Williams saw rampant inefficiencies in the academic programs. She could not understand, for example, why the college needed separate programs for medical, legal and business secretaries. She says that many students accumulated years of credits without moving to complete any specific program.
Of the class that began college in 2005, only 16.8 percent of BCCC students either graduated or transferred to another institution, the lowest rate in Maryland. No other community college in the Baltimore area had a rate below 32.5 percent. Those figures are the latest available from the state.
Williams ultimately recommended the elimination of 14 degree programs and nine teaching positions. Before she could take her plan to a board vote, the faculty voted no confidence in her leadership.
She says she never expected the changes to go through without a fight. "This was not a Carolane Williams vote of no confidence," she says. "This was going to happen to whoever was pushing this agenda of change. It's one of the casualties of war."
Williams says she faced widespread skepticism, in part because faculty members had watched previous leaders fail to generate momentum for their reform efforts.
"Any organization that has been through that much turmoil, it becomes the modus operandi," she says. "For the faculty, it became, 'That's how we address issues. Whatever it is will go away.'"
That is not how faculty members viewed their conflict with Williams. At the March meeting where the board approved her suggested program reductions, several professors said they had tried to offer constructive input through faculty panels and had been ignored.
Ugah says Williams was a vague communicator and delegated faculty concerns to underlings instead of addressing them directly. "There were a lot of frustrations," he says.
The board ultimately backed her program eliminations, despite concerns raised in the General Assembly, where legislators withheld $1 million of the college's $93.5 million state budget until the planned cuts were explained.
Rodwell, who voted to approve Williams' program changes, says he understood both sides of the dispute.
"Change is uncomfortable for almost any institution — but especially in an environment with a long history of revolving door leadership, as BCCC had endured for years before Dr. Williams' arrival," the board chairman says. "Many faculty and staff were predisposed to have doubts and suspicions about proposed changes from new, aggressive leadership. In that respect, some discord was destined to happen. Certainly, better communication along the way would have helped."

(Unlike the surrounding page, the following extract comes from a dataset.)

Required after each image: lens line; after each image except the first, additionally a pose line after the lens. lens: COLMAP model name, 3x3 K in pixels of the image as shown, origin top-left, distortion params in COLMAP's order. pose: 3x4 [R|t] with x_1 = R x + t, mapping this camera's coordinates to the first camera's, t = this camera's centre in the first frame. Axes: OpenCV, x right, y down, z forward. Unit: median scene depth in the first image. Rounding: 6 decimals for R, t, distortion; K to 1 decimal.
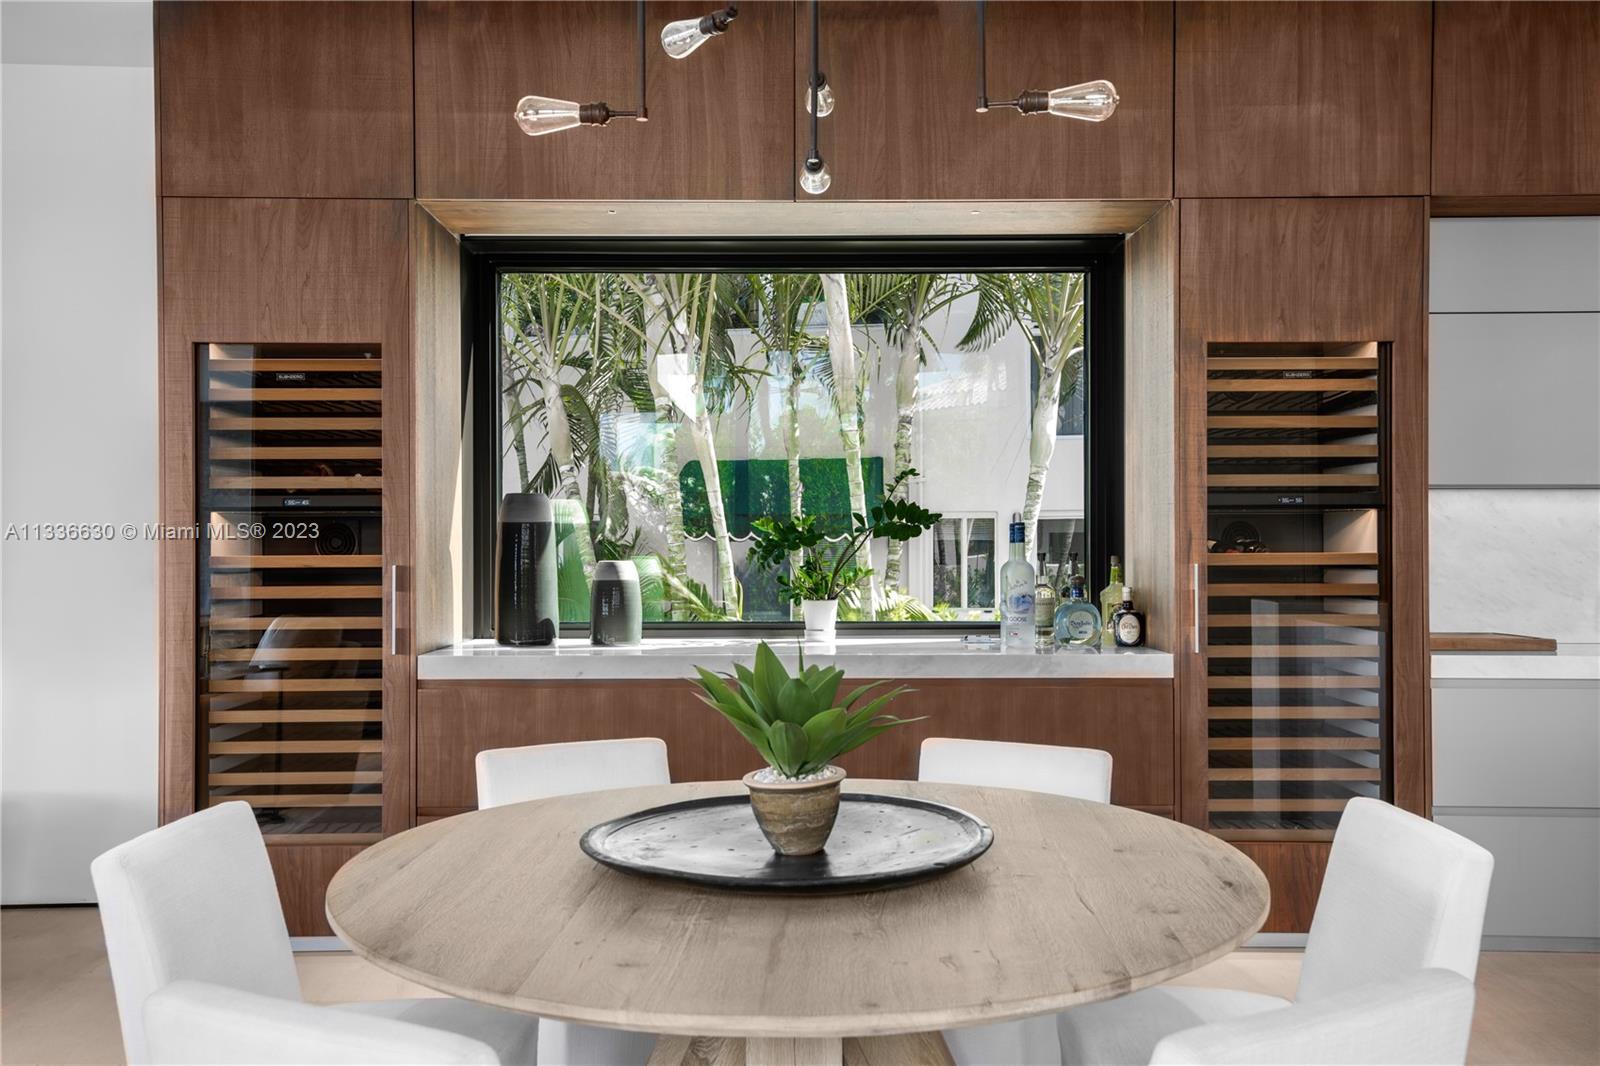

Williams and Ugah agree that things have been different with the college's effort to get off probation. Faculty are heavily involved in determining learning goals and assessment methods for each academic discipline. Williams hired a director of curriculum and assessment and a testing consultant to help with the process. She says the college has already revamped goals and achievement measures for about 700 courses.

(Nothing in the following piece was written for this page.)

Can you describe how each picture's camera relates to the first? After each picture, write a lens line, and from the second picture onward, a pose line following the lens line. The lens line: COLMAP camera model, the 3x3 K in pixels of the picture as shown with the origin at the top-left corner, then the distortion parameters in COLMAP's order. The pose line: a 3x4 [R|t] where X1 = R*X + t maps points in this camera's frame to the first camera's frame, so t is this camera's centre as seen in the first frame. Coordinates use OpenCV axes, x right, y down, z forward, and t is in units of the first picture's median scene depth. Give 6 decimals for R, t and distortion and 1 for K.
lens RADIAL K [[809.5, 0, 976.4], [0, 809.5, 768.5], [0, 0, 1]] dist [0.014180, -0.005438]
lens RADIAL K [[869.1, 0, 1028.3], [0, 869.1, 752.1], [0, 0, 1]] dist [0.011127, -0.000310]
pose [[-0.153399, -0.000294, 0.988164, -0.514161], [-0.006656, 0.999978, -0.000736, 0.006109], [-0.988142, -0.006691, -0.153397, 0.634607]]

"We really are making progress," she says.
Ugah says Williams now listens attentively when he brings concerns and that she is allowing the faculty to "drive the process."
Williams, Rodwell and Ugah all say they're confident that Middle States evaluators will be impressed with the college's progress report, due in March, and with a subsequent campus visit. If they're correct, the college's probation could end in June.
Williams says her belief in the college has not dimmed, that the institution can provide hope for thousands of Baltimore students and boost the city's work force.
"Do I regret coming here?" Williams says. "Not at all. No one likes to be on probation. But can we move beyond? You bet."